I had soaked some sultanas, orange peel and dried apricots in orange juice overnight, I mixed this into a packet of sage and onion stuffing (a well-known brand) with some spiced sausage meat (mett) made this up as per the packet and allowed to stand.

I then stuffed each duck with the filling closed the openings with toothpicks, covered with bacon strips and trussed with kitchen twine. I diced some root vegetables and onions placed these breast sides up into a roasting tin with some vegetable stock.
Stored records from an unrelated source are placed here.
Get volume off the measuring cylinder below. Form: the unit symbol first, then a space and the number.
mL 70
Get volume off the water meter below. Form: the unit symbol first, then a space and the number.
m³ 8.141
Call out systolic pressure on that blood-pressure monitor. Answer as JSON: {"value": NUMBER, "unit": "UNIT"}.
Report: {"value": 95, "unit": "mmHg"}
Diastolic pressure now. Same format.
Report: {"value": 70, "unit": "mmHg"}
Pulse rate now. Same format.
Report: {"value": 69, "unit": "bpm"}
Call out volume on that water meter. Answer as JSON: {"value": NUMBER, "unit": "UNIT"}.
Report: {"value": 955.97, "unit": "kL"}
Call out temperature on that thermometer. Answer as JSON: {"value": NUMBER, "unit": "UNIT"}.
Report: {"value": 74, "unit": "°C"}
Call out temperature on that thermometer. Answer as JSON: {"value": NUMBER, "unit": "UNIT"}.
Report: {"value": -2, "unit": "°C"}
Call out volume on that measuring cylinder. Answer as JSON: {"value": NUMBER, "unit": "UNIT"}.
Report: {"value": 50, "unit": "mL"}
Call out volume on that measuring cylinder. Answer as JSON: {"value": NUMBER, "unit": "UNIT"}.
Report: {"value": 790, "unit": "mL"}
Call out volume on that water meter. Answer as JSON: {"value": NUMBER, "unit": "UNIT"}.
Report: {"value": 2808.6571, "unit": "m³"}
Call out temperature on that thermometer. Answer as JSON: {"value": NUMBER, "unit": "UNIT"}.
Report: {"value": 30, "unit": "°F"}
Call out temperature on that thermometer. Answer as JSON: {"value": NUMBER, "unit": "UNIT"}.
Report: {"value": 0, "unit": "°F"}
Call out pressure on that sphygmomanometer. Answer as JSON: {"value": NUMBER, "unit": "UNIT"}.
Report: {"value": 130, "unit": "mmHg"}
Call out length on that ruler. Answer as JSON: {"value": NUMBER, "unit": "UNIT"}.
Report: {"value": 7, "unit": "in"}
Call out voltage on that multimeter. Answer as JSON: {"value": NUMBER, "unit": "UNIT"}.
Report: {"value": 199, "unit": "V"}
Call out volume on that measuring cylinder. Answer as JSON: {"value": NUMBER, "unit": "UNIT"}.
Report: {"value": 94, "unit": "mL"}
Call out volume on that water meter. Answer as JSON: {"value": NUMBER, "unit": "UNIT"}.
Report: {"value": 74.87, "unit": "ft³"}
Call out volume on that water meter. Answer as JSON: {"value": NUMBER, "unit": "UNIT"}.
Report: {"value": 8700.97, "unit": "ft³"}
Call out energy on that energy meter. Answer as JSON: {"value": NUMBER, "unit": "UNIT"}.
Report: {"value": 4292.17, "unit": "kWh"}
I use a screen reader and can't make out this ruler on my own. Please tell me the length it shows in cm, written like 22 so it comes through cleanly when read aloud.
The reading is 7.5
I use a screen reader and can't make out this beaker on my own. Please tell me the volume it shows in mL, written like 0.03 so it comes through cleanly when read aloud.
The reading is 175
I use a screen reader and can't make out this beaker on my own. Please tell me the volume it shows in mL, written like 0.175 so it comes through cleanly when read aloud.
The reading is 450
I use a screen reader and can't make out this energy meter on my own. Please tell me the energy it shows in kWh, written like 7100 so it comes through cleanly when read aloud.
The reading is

Into a pre-heated oven at 180°C (fan assisted) to take on colour after 20 minutes, removed and turned so that the breast are facing down. Lower the heat to 160° and allowed to slowly cook for a further 40 minutes (check the breast temperature it should be about 50°C, it will rise while resting, but will remain juicy). Cover and allow to rest.
Remove from the roasting tray and pour all of the contents into a saucepan and add a glass or two of white wine, reduce and strain through a sieve. This will be added to the kumquat sauce.

Kumquat sauce
200g small (they are in any case) kumquats (50% in halves and 50% cut into slivers)
2 tbsp. of apricot jelly
2 tsp. of caster sugar
200ml orange juice made up with the orange juice that you soaked the dried fruit in.
Salt and pepper to taste

Add all of the ingredients except the salt and pepper into a saucepan, allow slowly to cook down until it is nice and syrupy, add the stock a little at a time, but still keeping the syrup consistency. Now adjust the seasoning (It may well not require any).

Riesling Sauerkraut
You can buy this ready-made, but in this case I bought normal bio-sauerkraut and added a couple of  bay leaves stuck into 2 halves of onion with cloves, 5 juniper berries, a good handful of sweet Riesling grapes, 2 tsp. of  vegetable stock powder, ¾ of a bottle of Riesling. Add to a large pan and allow to simmer for a couple of hours, I think the longer the better, you can even make it the day before and slowly heat it up to be ready just prior to eating.

Roast Autumn Vegetables
2 large sweet potatoes
500g Hokkaido pumpkin
10 small beetroots
10 small parsnips
2 yellow courgettes

Peel the potatoes, and parsnips, I used only the bulbous top parts and cut them to the same size as the beetroots.  Cut all of the vegetables into pieces of approx. the same size. Parboil the beetroots and the parsnips (two different pans),  when still firm peel the beets and transfer to a roasting tray, add the rest of the vegetables, drizzle all over with olive oil, add some fresh chopped herbs (rosemary, thyme, oregano), fresh ground black pepper and course sea salt, mix well together  so that all are coated, cover with foil and place in the oven to roast for about 1 hour (I roasted at the same time as the duck, duck at the top and veg at the bottom, keep an eye on the veg if they are cooking too quick remove and then replace while the duck is resting.

Poached pears in red wine

3 pears halved
1bottle of red wine
1 stick of cinnamon bark
2 cloves
3 cardamom pods crushed
6 dsp. of preiselbeer jam or jelly (or any other red berry jam or jelly).
Peel , halve and de-core the pears, poach in the red wine (a red Australian merlot in this case. Remove from the poaching liquid and allow to cool, fill them with the jam

To serve,
Remove the tooth picks and thread, remove the crispy bacon, halve each of the ducks (I have some special secateurs for this, but a good sharp knife works just as well) , with the stuffing inside still in it, place these on top of the Riesling Sauerkraut in a pretty serving dish, glaze and decorate each with the sauce and glazed kumquats and the crispy bacon.
Decorate with the halved pears.

Pour the remainder of the Kumquat sauce into a sauce boat and serve separate

Put the vegetables into serving dishes and open up the bottle of good wine (red or white the choice is yours, but a nice Riesling would go nice with this meal.